Sooooooo cuuuuuute!!!


----------



## StimiLove (Aug 6, 2012)

i am a HUGE fan of the shingleback 
My shingleback is names JubJub and he is the bomb 
However, he refuses to eat fruit and veg and i have to hide it in the foods he does like. He loves canned silk worms.
I live in W.A. so we dont have a high humidity level here, so i keep a small dish of water in the coldest part of his cage away from his heat and hides. He drinks everyday 
But each to their own with regards to that. 
Have fun with your shingle, they are like dogs but with scales 



^ JubJub


----------



## moussaka (Aug 6, 2012)

StimiLove said:


> i am a HUGE fan of the shingleback
> My shingleback is names JubJub and he is the bomb
> However, he refuses to eat fruit and veg and i have to hide it in the foods he does like. He loves canned silk worms.
> I live in W.A. so we dont have a high humidity level here, so i keep a small dish of water in the coldest part of his cage away from his heat and hides. He drinks everyday
> ...



I've said it before, but I'll say it again...that's probably the most attractive shingleback I've ever seen!


----------



## Grunter023 (Aug 6, 2012)

Is that shingleback crossed with a Blue Tongue? It seems to have Blue Tongue patterning.


----------



## StimiLove (Aug 6, 2012)

no no, JubJub is no hybrid. He's just a sexy little shingle through and through


----------



## Brycerider (Aug 6, 2012)

I have two juveniles. One is tolerant of handling. The other bites and tries to pee on you. They eat like pigs.

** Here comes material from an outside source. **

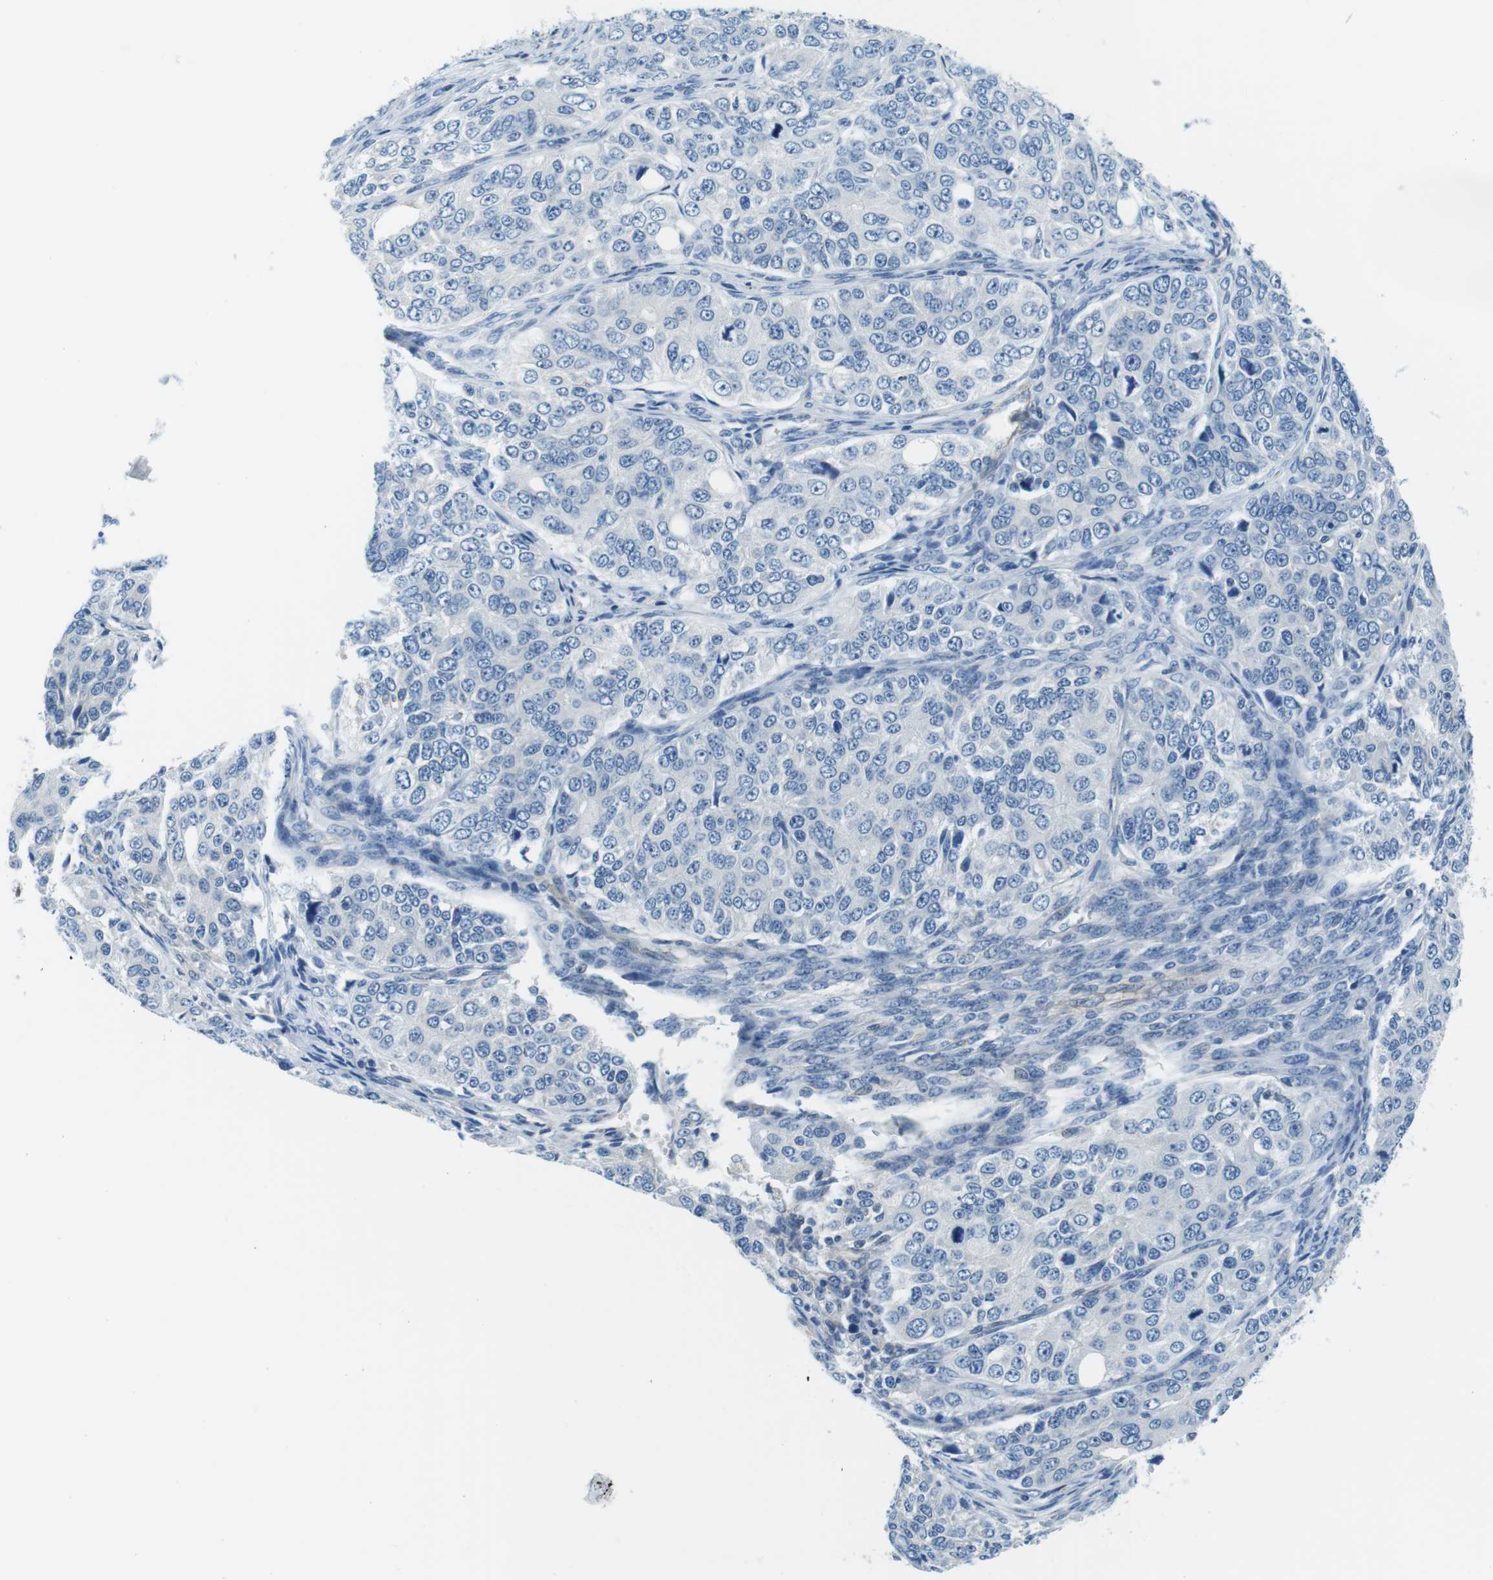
{"staining": {"intensity": "negative", "quantity": "none", "location": "none"}, "tissue": "ovarian cancer", "cell_type": "Tumor cells", "image_type": "cancer", "snomed": [{"axis": "morphology", "description": "Carcinoma, endometroid"}, {"axis": "topography", "description": "Ovary"}], "caption": "Tumor cells are negative for protein expression in human ovarian cancer.", "gene": "EIF2B5", "patient": {"sex": "female", "age": 51}}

Sent from my HTC One XL using Tapatalk 2


----------



## Grunter023 (Aug 6, 2012)

Yep I can see the markings a bit better now. Very cute!


----------



## Wally (Aug 6, 2012)

moussaka said:


> I've said it before, but I'll say it again...that's probably the most attractive shingleback I've ever seen!



Big call.... look up varanophile on here and check his out.


----------



## Manda1032 (Aug 7, 2012)

I am so jealous. I have been wanting and looking for years. All the ones I find say no freight  Congrats


----------



## bobby-van (Aug 7, 2012)

Picking mine up this weekend!  so excited. In for more info!


----------



## moussaka (Aug 7, 2012)

Wally76 said:


> Big call.... look up varanophile on here and check his out.



Oooooh will do 

Edit: :shock:


----------



## lyndahh (Aug 7, 2012)

Haha mines sleeps all day, he moves around for around 30 - 40 minutes of the day and the rest is in his hide or under the heat lamp. Im feeding him cat food and i cut him up, banana, tomato, grated carrot, some leafy greens some broccoli, a little sweet potato, a little bit of peas, i put in one for two mealworms and some bokchoy. He has urinated on my brother and on my partner (not to me just yet, I'm hoping he likes me enough). Im in VIC, and the weather isn't hot here I'm not sure about how humid it is but I'd think its relatively low. I had to shingleproof the enclosure has he was kinda getting stuck everywhere and i relised my rock was too big for him to climb on top of it. 

And your shingle is beautiful, I'm going to hunt for a partner for Toppy (Short for Topez the golden gem ) and i want it to be a very different colour'ed shingleback. I have no idea of the sex though and don't know what i'd be looking for. I heard matching shingles should be done younger since you wana make sure the shingle you buy does not have any previous partners.


----------



## richardsc (Aug 12, 2012)

u can easily match adults to,not sure whom mentioned its better to match juvies

yes in the wild they seem to pr up over many years,but if thefemale dies,the male trys to find another partner,somemales even cover multiple females,also why do they eat mostly vegetationin the wild,look at where they are from,if they dont eat it they perish,itscalled survival,doesnt mean you have to mimick that in captivity

theres 4 subspecies of shingleback,so if pairing up different looking ones,try to keep the same subspecies,they are quite variable


----------



## Hazordous-Herps (Aug 22, 2012)

Im am so jealous, like Manda1032 said when ever I find a shingle for sale its alway no frieght:x
Plus im in Townsville and if you have ever lived up here it can get very humid and thats exactly the worst thing for a shingle is humidity. Like other people have said one thing you should not do is keep a water bowl under the heat source, though if you have a big enclosure ( which you should, extremely anti small enclosures no matter what people say) you should be able to put the water dish on the cool side so it doesn't create to much humidity.


----------